Common Encoding Problems

Symptom:

$ rg --debug "pattern"
DEBUG|grep_searcher::searcher: encoding error: invalid utf-8 sequence

Fix: Specify the correct encoding:

$ rg -E latin1 "pattern"
$ rg -E iso-8859-1 "pattern"

Symptom: No matches found in UTF-16 files that should match.

Why: ripgrep defaults to UTF-8. UTF-16 uses 2 bytes per character, often including NUL bytes.

Fix:

$ rg -E utf-16le "pattern"  # (1)!
$ rg -E utf-16be "pattern"  # (2)!

  1. Little-endian UTF-16 (Windows standard)
  2. Big-endian UTF-16 (less common, some Unix systems)

Windows Files

Windows text files (.txt, .log) are often UTF-16LE. If -a shows garbled output with lots of NUL bytes, try -E utf-16le.

Symptom: Strange characters like  (UTF-8 BOM) at start of matches.

Why: Byte Order Mark (BOM) is metadata, not content, but appears in search results.

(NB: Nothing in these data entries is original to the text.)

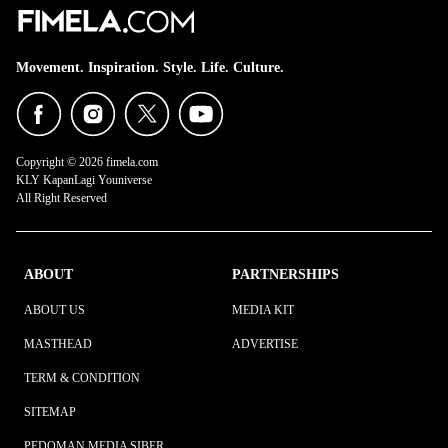
Movement. Inspiration. Style. Life. Culture.
Copyright © 2026 fimela.com
KLY KapanLagi Youniverse
All Right Reserved
ABOUT
PARTNERSHIPS
ABOUT US
MEDIA KIT
MASTHEAD
ADVERTISE
TERM & CONDITION
SITEMAP
PEDOMAN MEDIA SIBER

Fix: - Use --encoding to handle properly - Use -N/--no-line-number to reduce visual clutter - Strip BOM in post-processing if needed

Symptom: Some lines match, others produce encoding errors.

Why: File contains multiple encodings (common in logs from different sources).

Fix:

$ rg -a "pattern"  # Treat as binary, may show some matches
$ rg -E latin1 "pattern"  # Try common encoding

Note

No perfect solution for mixed encodings. May need to re-encode files.

Pattern Encoding vs File Encoding

Common Pitfall: Encoding Mismatch

Your search pattern must match the file's encoding. If searching for "café" in a Latin1 file:

# Pattern is UTF-8 by default (café = c a f c3 a9)
$ rg "café"  # Won't match Latin1 (café = c a f e9)

# Tell ripgrep the file is Latin1
$ rg -E latin1 "café"  # Now matches

The -E/--encoding flag tells ripgrep how to decode the file, but your pattern is always interpreted as UTF-8 unless you use raw hex patterns.

How Encoding Affects Matching:

flowchart LR
    Pattern["Search Pattern
    café (UTF-8)
    Bytes: 63 61 66 C3 A9"] --> Decode["File Decoding
    -E latin1"]

    File["File on Disk
    café (Latin1)
    Bytes: 63 61 66 E9"] --> Decode

    Decode --> Compare["Pattern Comparison
    After Decoding"]

    Compare --> Match["✓ Match Found
    Both decoded to café"]

    style Pattern fill:#e1f5ff
    style File fill:#fff3e0
    style Decode fill:#f3e5f5
    style Match fill:#e8f5e9

Figure: Encoding transformation showing how -E latin1 decodes file bytes to match UTF-8 pattern.

Diagnosis Workflow

graph LR
    A[No matches found] --> B{Use --debug}
    B --> C{Encoding error?}
    C -->|Yes| D[Try -E latin1 or -E utf-16le]
    C -->|No| E{Binary file detected?}
    E -->|Yes| F[Try -a or --binary]
    E -->|No| G[Check pattern syntax]

For comprehensive encoding information, see the file encoding chapter.